In May, he showcased his speed by recording 10 stolen bases. He went on a slump during the June inter-league games, but his previous performances were enough to earn him a spot in the outfield during the mid-season All-Star Series. He did not disappoint when went 5-for-5 on the July 13 series finale, and became the second player and only rookie in NPB history to hit for the cycle in an All-Star game. He also became the first rookie to start an All-Star game with a lead off home run. With the help of Tigers teammates Fumihito Haraguchi and Ryutaro Umeno who both hit solo homers to the delight of the home crowd in Koshien Stadium, the Central League team notched an 11–3 win over the Pacific League. With this victory, Chikamoto was awarded the MVP of the Game for his stellar performance.
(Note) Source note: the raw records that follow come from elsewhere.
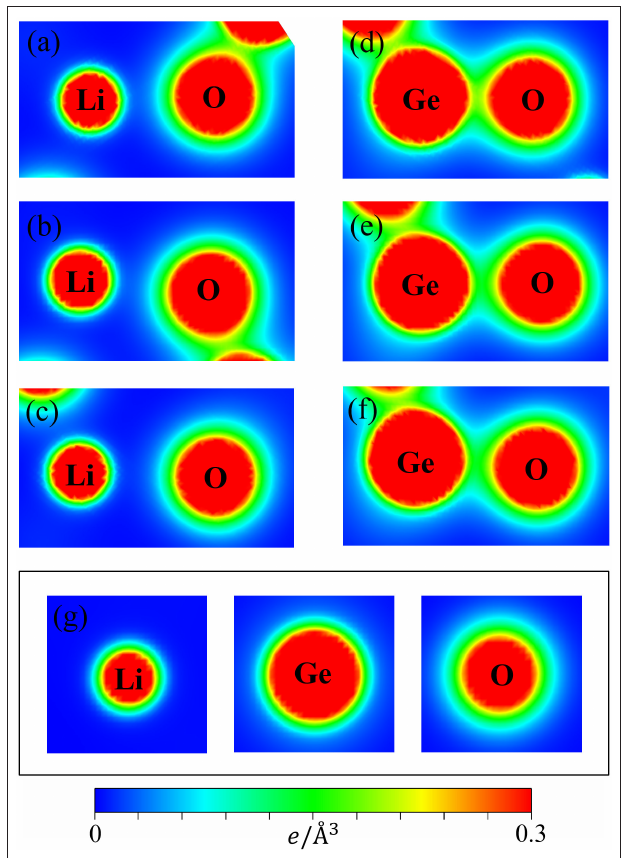
FIGURE 3 | The charge density distribution for the shortest/medium/longest (a–c) Li-O bonds and (d–f) Ge-O bonds and (g) for the isolated (Li, Ge, O) atoms.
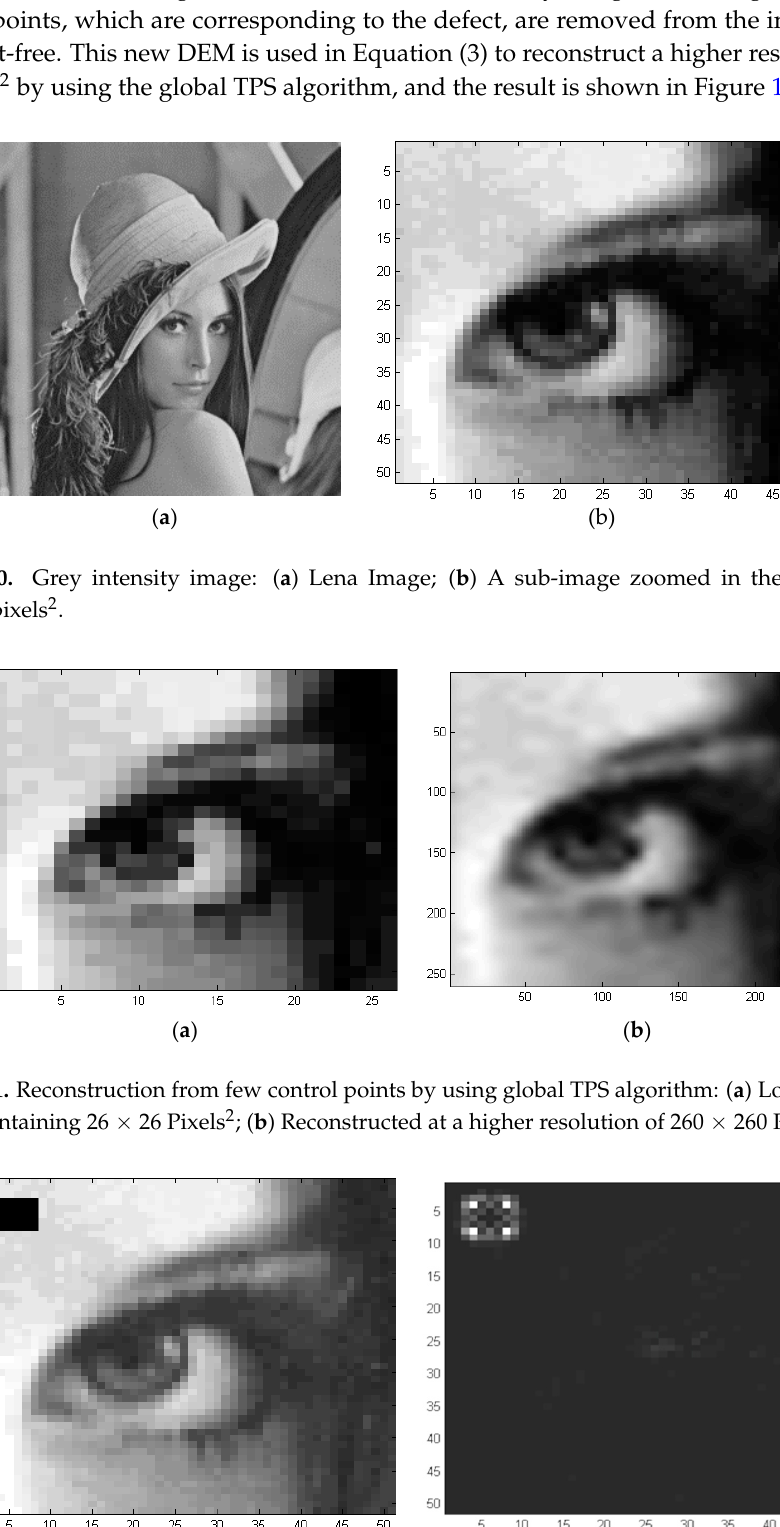
Figure 12. Detection of defects: ( a ) Defected image; ( b ) Defect detection by using the bending energy algorithm.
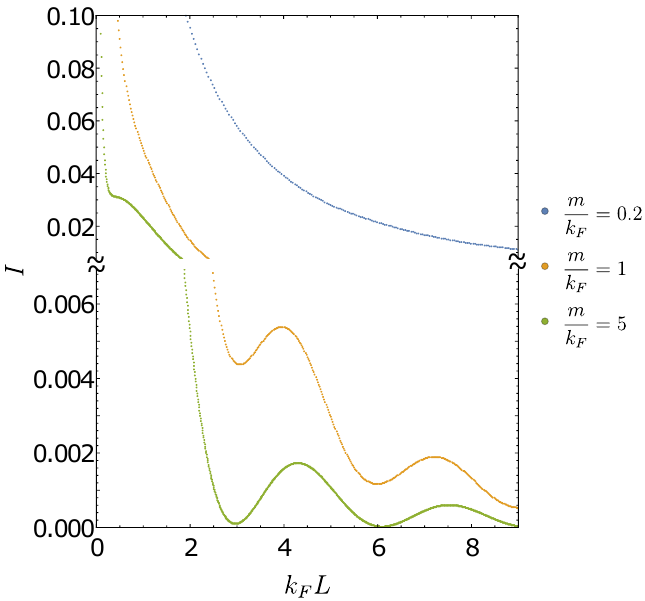
Figure 7 . I ( k F L ) for fixed r for massive Dirac fermions at finite density. The lengths r were k F r = 2 , k F r = 0 . 5 and k F r = 0 . 2 for m period π as function of k F L are present. Their amplitude vanishes when m/k F → 0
On September 5, he notched his 137th hit and surpassed the Hanshin rookie hit record previously achieved by Shun Takayama in 2016. On September 16, he broke the Hanshin rookie multi-hit record when he collected his 41st multi-hit game. Three days later, he broke the Central League rookie hit record (previously held by Shigeo Nagashima in 1958) when he hit his 154th at Koshien.

He finished the season with 159 hits, 42 RBI including 9 home runs, and a .271 batting average out of 142 games (he only missed a single game). While he might not have surpassed any RBI records, he topped the league in stolen bases with 36, making him only the 3rd rookie to do so in NPB history. This earned him a 30 million pay raise, tripling his annual salary to 45 million yen.

Chikamoto continued to secure the lead-off position in 2020. His hit production started a bit slow in June as he notched only 5 hits in 10 games, but it gradually picked up to peak at .352 in August and remained around .300 until the season ended. Despite seeing less playing time due to a COVID-19 pandemic-shortened season, he appeared in all of the team's 120 games and hit a higher average of .293 with 45 RBI including 9 home runs. He recorded a higher OPS of .759 and once again topped the league in stolen bases with 31. His base stealing success rate improved from 70% in 2019 to 79%, and he became 8th NPB player and the first Hanshin player to notch over 30 stolen bases for 2 consecutive years since his debut. This feat was last accomplished in 1953 by then 2nd year rookie Takao Satoh of the Kokutetsu Swallows (present day Yakult Swallows). While his fielding could use some improvement, he tied the league top in UZR at 19.1. His performance earned him another 30 million pay raise, making his annual salary 75 million yen.

Chikamoto had 14 hits in the 2023 Japan Series and won the Japan Series Most Valuable Player Award.

On May 11, 2024, Chikamoto hit his first career grand slam.

==Playing style==
Despite his average stature of 1.7 m, his 50 yard dash was timed at 5.8 seconds, and his throws cover a distance of 100 meters. He employs a "flamingo" stance (knee raised to hip level) while hitting, and has been known to hit home runs to the opposite field.